腐乱裁判

02

◆◇◆◇
「かーとーうー」
  鈴木は後日発表されたセンセーショナルなニュースを見て、その新聞をつかむと加藤の元を訪れた。
「なんだこの井上園子を訴えるってのは!?」
「えー、男の誰もが思っていることだろ。腐女子よ滅べって」
「俺はな、波風たてないでほしいんだ。なるべくならば平和に過ごしたい。この立案は生徒会でも一度でかかったんだけれども、あまりの反対派のために没になったんだ。署名がどれだけ来たか知ってるか? 八百だよ、八百人腐女子がいるんだよ。この学校!」
「軽く不景気な社会に貢献してるわね、それ」
「そしてマングローブが滅び行くのにも加担してるわね」
  原告側の海馬と陸が口々にそう言った。
「誰か、今すぐ同人誌を集めてくるんだ。それを再生紙にしてトイレットペーパーにすればきっと地球に貢献できる!」
「誰かの欲望を溶かした紙なんかで尻拭きたくないわよ!」
  鈴木のエコ対策に海馬が猛然と抗議した。
「ともかく、アタシたちこんなふざけたものは滅ぶべしと思っているから、是非とも井上園子には社会の犠牲者になってもらおうと思っているわけよ」
「さりげなく社会の犠牲者とか言ってますが、淘汰されるようなヤワな女じゃあないですよ? あいつ」
  鈴木がげんなりしたように言った。加藤はにやにや笑いながら、
「まあまあ。何も腐女子を滅ぼすなんて大それたことを言ってるんじゃあない、井上を滅ぼすって言ってるだけだ」
「井上って諸悪の根源じゃないか」
  鈴木はため息をつく。こんなことになって、東雲高校が荒れなければいいけれどもと思いつつ。

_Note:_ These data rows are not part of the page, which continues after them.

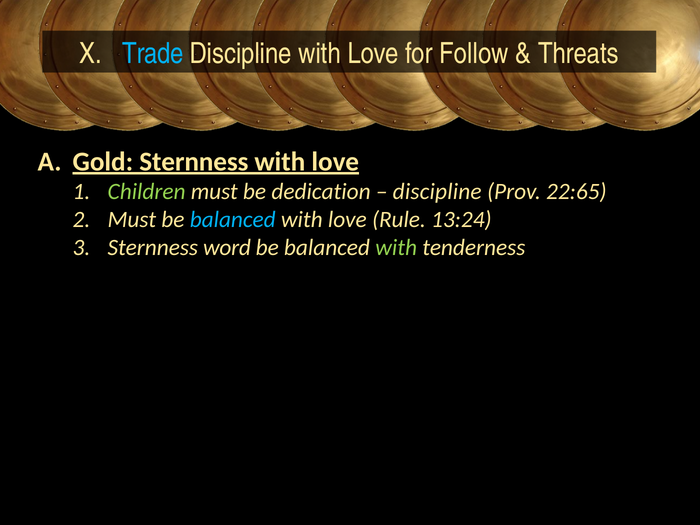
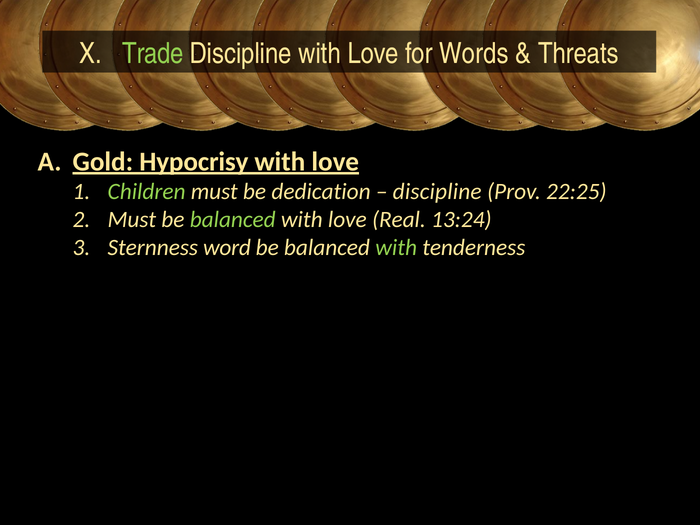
Trade colour: light blue -> light green
Follow: Follow -> Words
Gold Sternness: Sternness -> Hypocrisy
22:65: 22:65 -> 22:25
balanced at (233, 220) colour: light blue -> light green
Rule: Rule -> Real
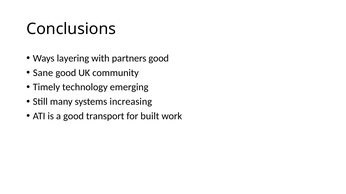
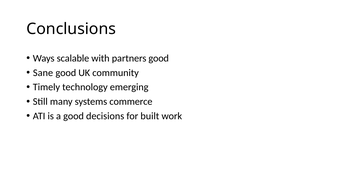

 一方、社会の腐敗は林檎の箱が腐り落ちるところまで進んでいるということを自負している空乃と森下は、井上と対峙していた。
「あの、井上さん?」
「瞑想中です。お静かに」
  瞑想、というのは妄想のことだろう。
  なにやらよからぬネタを考え中の井上と、隣で作戦ノートをまとめている空乃に囲まれて森下はため息をついた。
  さて、どうやって井上の白を証明しろというのだろう。こんな真っ黒な女性のどこに清らかさがあるというのだろう。
  鈴木×加藤のどこに真実味があるというのだろう。
  そして腐女子のどこにそのようなエネルギーが眠っているのだろう。
  きっと彼女たちの妄想エネルギーを電気に還元したら日本は石油を半分買うだけですむのだ。
「ああ、いいかも。腐ったエネルギーは地球を救う。石油もいい具合に恐竜が腐ったものだし、腐女子も腐りきればエネルギーになるかも」
「何ぼそぼそ言ってるんですかぁ? 森下くん」
  空乃は普段鈴木の肩を持つが、今回は鈴木を攻撃する気満々のようで、鈴木の写真の上にシャーペンでぶつぶつと穴を開けていた。
「あ、これ、みゅ〜のイメージトレーニングですぅ。こうしないと北斗くんと戦うなんて、ちょっと考えられなくてぇ」
「うん、僕は今ほど君を敵に回したくないと思ったことはないよ?」
  これは鈴木ではない。原告側の参考人のひとりだ。心を閉ざすんだ森下透、相手を攻撃することだけ考えれば心が痛むことはない。(だけど胸がちくちくするんだ、ねえさん)
  イタリアに留学してしまった姉に深く懺悔した。こんな事件が彼女の在学中にあったとしたら、彼女はきっと井上を有罪にしたことだろう。
  そうして井上の瞑想時間が終わり、三人は打ち合わせを始めた。森下は再三、井上に自分の邪魔をしないように忠告した。この事件、負けてしまいたいけれども、ただ単に負けると自分の身に何が起こるかわからない。なんせ負のエネルギーというのはとても重いのだ。
  薄いはずの同人誌がやけに重苦しく感じ、森下はそれを机の上に置いてもう一度ため息をついた。